Excerto do documento =>
● ● ● ● ● ● ●
Deve existir um local separado que disponha de instalações adequadas para a limpeza, lavagem e desinfeção:

a)

Do equipamento de transporte, como as jaulas;

e

b)

Dos meios de transporte.

No que se refere à alínea b), esta condição não é obrigatória se existirem nas proximidades locais e estruturas oficialmente aprovados.

[…]»

15

O anexo III, secção II, capítulo IV, do Regulamento n.o 853/2004, intitulado «Higiene do abate», dispõe:

«Os operadores das empresas do setor alimentar responsáveis por matadouros em que sejam abatidas aves de capoeira ou lagomorfos devem garantir o cumprimento dos requisitos seguintes.

[…]

2)

Os operadores dos matadouros devem seguir as instruções da autoridade competente para assegurar que a inspeção ante mortem seja efetuada nas devidas condições.

3)

Quando os estabelecimentos tiverem sido aprovados para o abate de diferentes espécies de animais ou para o manuseamento de ratites de criação e de caça miúda selvagem, devem ser tomadas precauções para evitar a contaminação cruzada, separando, no tempo ou no espaço, as operações efetuadas nas diferentes espécies. Devem existir instalações separadas para a receção e a armazenagem das carcaças de ratites de criação abatidas na exploração e para a caça miúda selvagem.

4)

Os animais levados para a sala de abate devem ser abatidos sem demoras desnecessárias.

5)

O atordoamento, a sangria, a esfola ou a depena, a evisceração e outras preparações devem ser efetuadas sem demoras desnecessárias, de forma a evitar a contaminação da carne. Serão, nomeadamente, tomadas medidas para evitar o derrame do conteúdo do aparelho digestivo durante a evisceração.

6)

Os operadores dos matadouros devem seguir as instruções da autoridade competente para garantir que a inspeção post mortem seja efetuada em condições adequadas, assegurando, em especial, que os animais abatidos possam ser devidamente inspecionados.

7)

Após a inspeção post mortem:

a)

As partes impróprias para consumo humano devem ser removidas logo que possível do setor limpo do estabelecimento;

b)

A carne retida ou declarada imprópria para consumo humano e os subprodutos não comestíveis não devem entrar em contacto com a carne declarada própria para consumo humano; e

c)

As vísceras ou partes de vísceras que permaneçam na carcaça, com exceção dos rins, devem ser retiradas, de preferência inteiramente e logo que possível, salvo indicação em contrário da autoridade competente.

8)

Após a inspeção e a evisceração, os animais abatidos devem ser limpos e refrigerados até atingirem uma temperatura não superior a 4 °C assim que possível, a não ser que a carne seja desmanchada a quente.

9)

Quando as carcaças forem submetidas a um processo de refrigeração por imersão, devem ser respeitadas as seguintes disposições:

a)

Devem ser tomadas todas as precauções para evitar a contaminação das carcaças, tendo em conta parâmetros como o peso da carcaça, a temperatura da água, o volume e a direção do fluxo de água e o tempo de refrigeração;

b)

O equipamento deve ser completamente esvaziado, limpo e desinfetado sempre que necessário e pelo menos uma vez por dia.

10)
● ● ● ● ● ● ●
Dados fornecidos =>
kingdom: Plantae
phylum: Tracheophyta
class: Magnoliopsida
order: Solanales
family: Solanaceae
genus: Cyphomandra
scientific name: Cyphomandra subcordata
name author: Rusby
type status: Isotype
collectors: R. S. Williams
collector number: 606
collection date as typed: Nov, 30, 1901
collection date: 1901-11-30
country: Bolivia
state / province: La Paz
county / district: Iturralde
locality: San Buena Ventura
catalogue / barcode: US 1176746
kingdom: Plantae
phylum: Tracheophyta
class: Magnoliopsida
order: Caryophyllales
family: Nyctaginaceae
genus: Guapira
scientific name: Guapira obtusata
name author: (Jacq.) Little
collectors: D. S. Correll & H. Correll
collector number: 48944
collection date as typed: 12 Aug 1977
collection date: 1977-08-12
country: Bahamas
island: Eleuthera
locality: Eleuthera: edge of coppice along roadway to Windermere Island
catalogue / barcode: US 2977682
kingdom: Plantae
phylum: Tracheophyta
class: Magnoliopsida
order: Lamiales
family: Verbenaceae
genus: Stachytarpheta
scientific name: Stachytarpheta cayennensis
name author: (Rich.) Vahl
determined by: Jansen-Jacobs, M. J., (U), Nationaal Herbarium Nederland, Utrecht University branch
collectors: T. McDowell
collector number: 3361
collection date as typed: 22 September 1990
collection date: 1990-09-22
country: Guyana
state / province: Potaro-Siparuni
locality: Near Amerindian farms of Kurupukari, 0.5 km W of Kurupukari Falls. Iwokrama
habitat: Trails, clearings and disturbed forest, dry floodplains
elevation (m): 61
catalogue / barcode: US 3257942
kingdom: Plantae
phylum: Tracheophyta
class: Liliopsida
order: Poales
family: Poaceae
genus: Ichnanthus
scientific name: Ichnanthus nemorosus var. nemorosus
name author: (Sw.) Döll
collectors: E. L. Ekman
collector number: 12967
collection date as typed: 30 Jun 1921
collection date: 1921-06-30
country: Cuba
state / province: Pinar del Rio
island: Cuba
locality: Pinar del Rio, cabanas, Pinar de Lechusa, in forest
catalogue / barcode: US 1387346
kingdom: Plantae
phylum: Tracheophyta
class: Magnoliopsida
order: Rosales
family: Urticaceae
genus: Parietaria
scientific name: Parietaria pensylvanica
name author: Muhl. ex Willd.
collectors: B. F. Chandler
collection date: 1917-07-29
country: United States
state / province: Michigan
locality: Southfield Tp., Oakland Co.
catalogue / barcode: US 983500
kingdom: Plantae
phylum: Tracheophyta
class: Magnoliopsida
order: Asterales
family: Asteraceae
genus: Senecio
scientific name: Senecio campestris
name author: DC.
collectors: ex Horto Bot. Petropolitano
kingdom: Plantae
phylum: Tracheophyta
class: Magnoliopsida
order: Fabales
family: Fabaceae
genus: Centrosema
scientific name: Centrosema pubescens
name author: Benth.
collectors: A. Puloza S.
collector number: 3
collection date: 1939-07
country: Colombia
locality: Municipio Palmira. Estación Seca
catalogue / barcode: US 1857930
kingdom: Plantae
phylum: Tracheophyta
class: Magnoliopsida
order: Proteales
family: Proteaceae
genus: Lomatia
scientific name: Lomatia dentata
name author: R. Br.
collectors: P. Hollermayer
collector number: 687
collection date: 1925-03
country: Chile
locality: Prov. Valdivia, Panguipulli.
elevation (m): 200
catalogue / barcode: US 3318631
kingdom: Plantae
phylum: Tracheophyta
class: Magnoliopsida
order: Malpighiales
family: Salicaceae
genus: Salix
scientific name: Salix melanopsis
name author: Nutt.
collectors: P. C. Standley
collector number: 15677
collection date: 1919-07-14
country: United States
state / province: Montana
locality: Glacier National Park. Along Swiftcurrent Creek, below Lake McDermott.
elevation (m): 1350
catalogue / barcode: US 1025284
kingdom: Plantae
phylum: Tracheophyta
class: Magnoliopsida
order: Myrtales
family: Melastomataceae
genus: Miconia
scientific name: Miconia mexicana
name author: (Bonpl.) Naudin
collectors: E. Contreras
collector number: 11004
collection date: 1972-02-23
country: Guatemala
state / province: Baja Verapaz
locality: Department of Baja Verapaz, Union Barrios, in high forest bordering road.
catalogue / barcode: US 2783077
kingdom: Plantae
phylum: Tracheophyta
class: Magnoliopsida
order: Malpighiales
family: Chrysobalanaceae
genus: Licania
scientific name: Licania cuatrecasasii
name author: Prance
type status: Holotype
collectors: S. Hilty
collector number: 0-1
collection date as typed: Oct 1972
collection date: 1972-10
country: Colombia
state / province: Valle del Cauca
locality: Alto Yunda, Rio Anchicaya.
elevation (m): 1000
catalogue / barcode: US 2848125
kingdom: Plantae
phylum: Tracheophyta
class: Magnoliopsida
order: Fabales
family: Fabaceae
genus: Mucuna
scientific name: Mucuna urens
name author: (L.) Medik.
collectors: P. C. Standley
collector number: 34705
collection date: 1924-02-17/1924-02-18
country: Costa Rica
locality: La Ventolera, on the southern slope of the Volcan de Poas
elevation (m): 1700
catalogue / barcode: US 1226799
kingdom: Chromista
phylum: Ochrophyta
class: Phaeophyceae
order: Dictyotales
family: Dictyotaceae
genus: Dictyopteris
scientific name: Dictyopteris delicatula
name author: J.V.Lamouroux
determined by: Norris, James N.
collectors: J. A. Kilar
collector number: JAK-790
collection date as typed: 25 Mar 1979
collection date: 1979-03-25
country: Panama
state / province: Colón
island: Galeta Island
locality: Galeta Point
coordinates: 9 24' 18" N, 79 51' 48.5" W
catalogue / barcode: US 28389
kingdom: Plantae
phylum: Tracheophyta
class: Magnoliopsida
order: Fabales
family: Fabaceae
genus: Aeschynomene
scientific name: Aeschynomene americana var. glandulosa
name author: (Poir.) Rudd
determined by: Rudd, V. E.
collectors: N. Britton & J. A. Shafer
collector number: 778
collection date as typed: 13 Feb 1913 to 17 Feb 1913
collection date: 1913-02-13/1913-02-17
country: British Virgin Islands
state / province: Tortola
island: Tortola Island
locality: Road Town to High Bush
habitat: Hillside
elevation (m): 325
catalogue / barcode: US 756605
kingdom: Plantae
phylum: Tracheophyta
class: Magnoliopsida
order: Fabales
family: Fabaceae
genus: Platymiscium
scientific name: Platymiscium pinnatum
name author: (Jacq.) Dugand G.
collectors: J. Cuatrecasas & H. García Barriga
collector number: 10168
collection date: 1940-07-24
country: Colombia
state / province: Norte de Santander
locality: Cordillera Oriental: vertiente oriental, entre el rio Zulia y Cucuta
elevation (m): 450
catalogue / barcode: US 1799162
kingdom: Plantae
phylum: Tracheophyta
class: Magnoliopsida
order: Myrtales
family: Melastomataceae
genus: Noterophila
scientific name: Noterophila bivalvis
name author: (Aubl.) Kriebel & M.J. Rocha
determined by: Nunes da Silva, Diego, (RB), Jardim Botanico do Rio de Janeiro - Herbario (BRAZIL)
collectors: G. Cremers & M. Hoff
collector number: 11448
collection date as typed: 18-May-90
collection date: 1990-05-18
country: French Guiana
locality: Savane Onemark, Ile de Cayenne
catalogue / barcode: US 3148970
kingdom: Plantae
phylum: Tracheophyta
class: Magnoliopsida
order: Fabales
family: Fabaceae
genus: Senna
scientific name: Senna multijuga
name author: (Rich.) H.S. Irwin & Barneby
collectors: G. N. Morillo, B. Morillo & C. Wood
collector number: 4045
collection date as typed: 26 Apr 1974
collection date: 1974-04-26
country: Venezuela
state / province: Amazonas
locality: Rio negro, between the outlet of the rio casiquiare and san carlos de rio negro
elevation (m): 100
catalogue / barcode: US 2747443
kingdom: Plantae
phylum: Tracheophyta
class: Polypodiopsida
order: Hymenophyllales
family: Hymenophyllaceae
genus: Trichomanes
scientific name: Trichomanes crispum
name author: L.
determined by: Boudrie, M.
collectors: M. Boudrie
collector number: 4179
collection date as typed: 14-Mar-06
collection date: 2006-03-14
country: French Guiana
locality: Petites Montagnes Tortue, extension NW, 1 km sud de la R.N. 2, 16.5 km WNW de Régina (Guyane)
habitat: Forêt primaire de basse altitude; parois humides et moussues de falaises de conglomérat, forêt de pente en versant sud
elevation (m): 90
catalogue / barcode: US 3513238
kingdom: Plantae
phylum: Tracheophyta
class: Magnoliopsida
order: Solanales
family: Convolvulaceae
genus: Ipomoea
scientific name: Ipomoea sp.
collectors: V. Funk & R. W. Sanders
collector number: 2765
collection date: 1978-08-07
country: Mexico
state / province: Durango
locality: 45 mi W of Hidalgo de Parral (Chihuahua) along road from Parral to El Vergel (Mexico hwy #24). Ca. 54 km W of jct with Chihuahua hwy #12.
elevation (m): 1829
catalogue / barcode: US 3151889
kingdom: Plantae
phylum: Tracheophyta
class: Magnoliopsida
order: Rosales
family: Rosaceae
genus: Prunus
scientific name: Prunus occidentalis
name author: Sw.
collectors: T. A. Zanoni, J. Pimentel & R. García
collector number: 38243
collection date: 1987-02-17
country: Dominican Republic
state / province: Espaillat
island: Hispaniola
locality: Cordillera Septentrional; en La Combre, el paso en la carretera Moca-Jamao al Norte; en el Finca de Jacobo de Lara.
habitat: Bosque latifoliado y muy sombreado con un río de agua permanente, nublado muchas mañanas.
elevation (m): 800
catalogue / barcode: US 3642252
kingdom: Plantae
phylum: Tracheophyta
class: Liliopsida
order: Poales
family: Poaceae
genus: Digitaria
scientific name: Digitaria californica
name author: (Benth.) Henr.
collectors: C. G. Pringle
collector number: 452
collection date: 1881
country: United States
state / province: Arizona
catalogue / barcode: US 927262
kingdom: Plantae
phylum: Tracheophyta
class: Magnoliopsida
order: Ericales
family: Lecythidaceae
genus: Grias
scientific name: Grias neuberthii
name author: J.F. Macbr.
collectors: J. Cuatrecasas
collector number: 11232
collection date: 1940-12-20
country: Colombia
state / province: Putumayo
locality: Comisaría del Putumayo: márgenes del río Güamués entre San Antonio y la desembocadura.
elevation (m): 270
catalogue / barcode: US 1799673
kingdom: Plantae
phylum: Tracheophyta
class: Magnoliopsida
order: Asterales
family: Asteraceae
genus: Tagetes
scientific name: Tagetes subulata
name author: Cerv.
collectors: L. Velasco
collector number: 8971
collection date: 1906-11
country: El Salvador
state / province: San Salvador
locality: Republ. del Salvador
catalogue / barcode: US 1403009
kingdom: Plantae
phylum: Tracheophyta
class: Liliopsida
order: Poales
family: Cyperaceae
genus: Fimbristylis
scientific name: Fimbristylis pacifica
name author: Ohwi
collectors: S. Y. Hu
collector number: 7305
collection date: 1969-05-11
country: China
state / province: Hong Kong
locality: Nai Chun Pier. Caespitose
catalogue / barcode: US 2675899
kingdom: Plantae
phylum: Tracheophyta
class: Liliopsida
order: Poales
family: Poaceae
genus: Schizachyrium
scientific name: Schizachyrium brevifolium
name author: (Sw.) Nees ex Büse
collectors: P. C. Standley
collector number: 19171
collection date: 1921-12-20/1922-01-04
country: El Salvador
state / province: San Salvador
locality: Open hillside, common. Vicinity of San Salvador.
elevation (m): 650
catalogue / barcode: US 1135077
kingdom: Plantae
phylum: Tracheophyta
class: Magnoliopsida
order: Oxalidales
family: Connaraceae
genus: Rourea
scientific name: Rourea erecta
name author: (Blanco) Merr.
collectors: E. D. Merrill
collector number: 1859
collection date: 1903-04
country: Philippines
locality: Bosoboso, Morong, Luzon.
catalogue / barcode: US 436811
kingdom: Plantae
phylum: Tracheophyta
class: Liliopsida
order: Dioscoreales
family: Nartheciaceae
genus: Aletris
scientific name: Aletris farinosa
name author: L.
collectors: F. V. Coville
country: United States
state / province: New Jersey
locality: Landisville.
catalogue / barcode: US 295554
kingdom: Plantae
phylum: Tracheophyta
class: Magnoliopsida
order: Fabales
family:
● ● ● ● ● ● ●
Complete o seguinte =>
(A) Indique se cada afirmação concorda com o excerto do documento e cite as palavras que o decidem: (i) os animais abatidos devem ser refrigerados até uma temperatura não superior a 4 °C; (ii) na refrigeração por imersão, o equipamento deve ser limpo pelo menos uma vez por semana; (iii) após a inspeção post mortem, os rins devem ser retirados da carcaça.
(B) Transcreva do excerto do documento o trecho que vai de «Quando as carcaças» a «vez por dia.».
(C) Segundo o excerto do documento, que derrame deve ser evitado durante a evisceração?

Respostas escritas =>
(A)
(i) Sim: «até atingirem uma temperatura não superior a 4 °C».
(ii) Não: «pelo menos uma vez por dia».
(iii) Não: «com exceção dos rins».

(B)
Quando as carcaças forem submetidas a um processo de refrigeração por imersão, devem ser respeitadas as seguintes disposições:

a)

Devem ser tomadas todas as precauções para evitar a contaminação das carcaças, tendo em conta parâmetros como o peso da carcaça, a temperatura da água, o volume e a direção do fluxo de água e o tempo de refrigeração;

b)

O equipamento deve ser completamente esvaziado, limpo e desinfetado sempre que necessário e pelo menos uma vez por dia.

(C) O derrame do conteúdo do aparelho digestivo.